American electrical engineer and academic administrator

Theresa Anna Maldonado is an American electrical engineer and academic administrator serving as the vice president for research and innovation at the University of California since 2020. She has served as the president-elect of the American Association for the Advancement of Science since March 2024.

Maldonado was the dean and Ritter Professor of Engineering at the University of Texas at El Paso College of Engineering from 2017 to 2020. Maldonado was an administrator at the National Science Foundation for six years.

== Life ==
Maldonado is Mexican American and was a first-generation college student. She earned an A.S. in mathematics from Macon Junior College in 1979. She completed a B.E.E. (1981), M.S.E. (1982), and a Ph.D. (1990) in electrical engineering with a minor in mathematics from the Georgia Tech. Her dissertation was titled, Analysis of Electro-optic/gyrotropic Biaxial Crystals for Bulk and Waveguide Applications. Thomas K. Gaylord was her doctoral advisor.

From 1977 to 1979, she worked in the audit department at Sears Roebuck in Warner Robins, Georgia. She was a technical staff member at AT&T Bell Laboratories from 1980 to 1986. She worked with optical fiber components and systems. From 1999 to 2001, she was a program director of the engineering research centers program at the National Science Foundation. Maldonado worked in a variety of roles at the University of Texas at Arlington from 1990 to 2003. She started as an assistant professor of electrical engineering and was promoted to associate professor, and professor. She served as the associate vice president for research from July 2002 to August 2003. She joined Texas A&M University in 2003 as a professor of electrical and computer engineering and associate dean for research of the Dwight Look College of Engineering. She served as the interim vice president for research from October 2008 to July 2009 and as the associate dean for strategic initiatives from October 2009 to December 2010. She was concurrently the associate vice chancellor for research at the Texas A&M University System from January to December 2010. Maldonado returned to the National Science Foundation from January 2011 to October 2014 to serve as the director of the engineering education and centers division. In this role, she oversaw a budget of .

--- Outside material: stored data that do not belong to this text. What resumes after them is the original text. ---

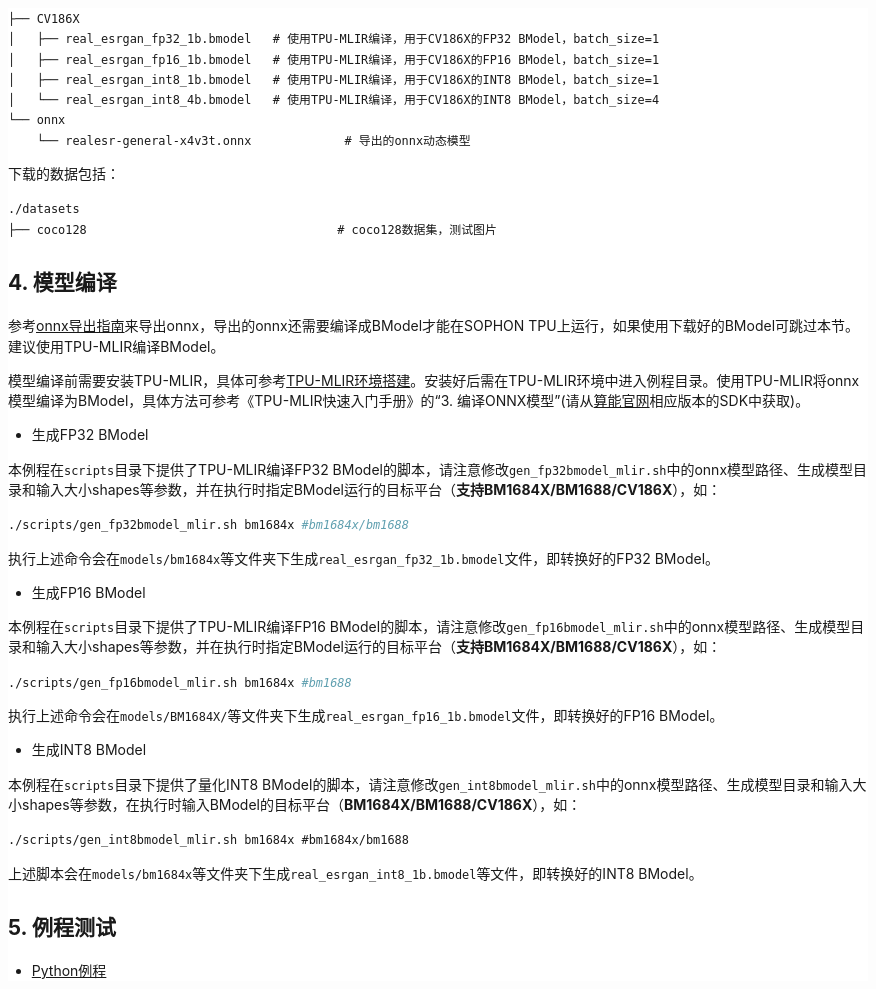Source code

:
 ```
├── CV186X
│   ├── real_esrgan_fp32_1b.bmodel   # 使用TPU-MLIR编译，用于CV186X的FP32 BModel，batch_size=1
│   ├── real_esrgan_fp16_1b.bmodel   # 使用TPU-MLIR编译，用于CV186X的FP16 BModel，batch_size=1
│   ├── real_esrgan_int8_1b.bmodel   # 使用TPU-MLIR编译，用于CV186X的INT8 BModel，batch_size=1
│   └── real_esrgan_int8_4b.bmodel   # 使用TPU-MLIR编译，用于CV186X的INT8 BModel，batch_size=4
└── onnx
    └── realesr-general-x4v3t.onnx             # 导出的onnx动态模型       
```
下载的数据包括：
```
./datasets                                     
├── coco128                                   # coco128数据集，测试图片      
```
## 4. 模型编译
参考[onnx导出指南](docs/export_onnx_guide.md)来导出onnx，导出的onnx还需要编译成BModel才能在SOPHON TPU上运行，如果使用下载好的BModel可跳过本节。建议使用TPU-MLIR编译BModel。

模型编译前需要安装TPU-MLIR，具体可参考[TPU-MLIR环境搭建](../../docs/Environment_Install_Guide.md#1-tpu-mlir环境搭建)。安装好后需在TPU-MLIR环境中进入例程目录。使用TPU-MLIR将onnx模型编译为BModel，具体方法可参考《TPU-MLIR快速入门手册》的“3. 编译ONNX模型”(请从[算能官网](https://developer.sophgo.com/site/index/material/31/all.html)相应版本的SDK中获取)。

- 生成FP32 BModel

​本例程在`scripts`目录下提供了TPU-MLIR编译FP32 BModel的脚本，请注意修改`gen_fp32bmodel_mlir.sh`中的onnx模型路径、生成模型目录和输入大小shapes等参数，并在执行时指定BModel运行的目标平台（**支持BM1684X/BM1688/CV186X**），如：

```bash
./scripts/gen_fp32bmodel_mlir.sh bm1684x #bm1684x/bm1688
```

​执行上述命令会在`models/bm1684x`等文件夹下生成`real_esrgan_fp32_1b.bmodel`文件，即转换好的FP32 BModel。

- 生成FP16 BModel

​本例程在`scripts`目录下提供了TPU-MLIR编译FP16 BModel的脚本，请注意修改`gen_fp16bmodel_mlir.sh`中的onnx模型路径、生成模型目录和输入大小shapes等参数，并在执行时指定BModel运行的目标平台（**支持BM1684X/BM1688/CV186X**），如：

```bash
./scripts/gen_fp16bmodel_mlir.sh bm1684x #bm1688
```

​执行上述命令会在`models/BM1684X/`等文件夹下生成`real_esrgan_fp16_1b.bmodel`文件，即转换好的FP16 BModel。

- 生成INT8 BModel

​本例程在`scripts`目录下提供了量化INT8 BModel的脚本，请注意修改`gen_int8bmodel_mlir.sh`中的onnx模型路径、生成模型目录和输入大小shapes等参数，在执行时输入BModel的目标平台（**BM1684X/BM1688/CV186X**），如：

```shell
./scripts/gen_int8bmodel_mlir.sh bm1684x #bm1684x/bm1688
```

​上述脚本会在`models/bm1684x`等文件夹下生成`real_esrgan_int8_1b.bmodel`等文件，即转换好的INT8 BModel。
## 5. 例程测试
- [Python例程](./python/README.md)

She served as the special assistant to the chief executive officer and executive vice president of the Texas A&M Health Science Center from October 2014 to May 2015. From June 2015 to July 2017 she worked at the University of Texas Rio Grande Valley as a professor of electrical engineering. She was its founding senior vice president for research, innovation, and economic development from 2015 to 2016. In July 2017, she became the dean of the college of engineering and the Ritter Professor of Engineering at the University of Texas at El Paso. In March 2020, she became the vice president for research and innovation at the University of California. She was a candidate to be president-elect of the American Association for the Advancement of Science. Maldonado was announced as the president-elect in March 2024. She is a member of the board of directors of the California Council on Science and Technology since 2020.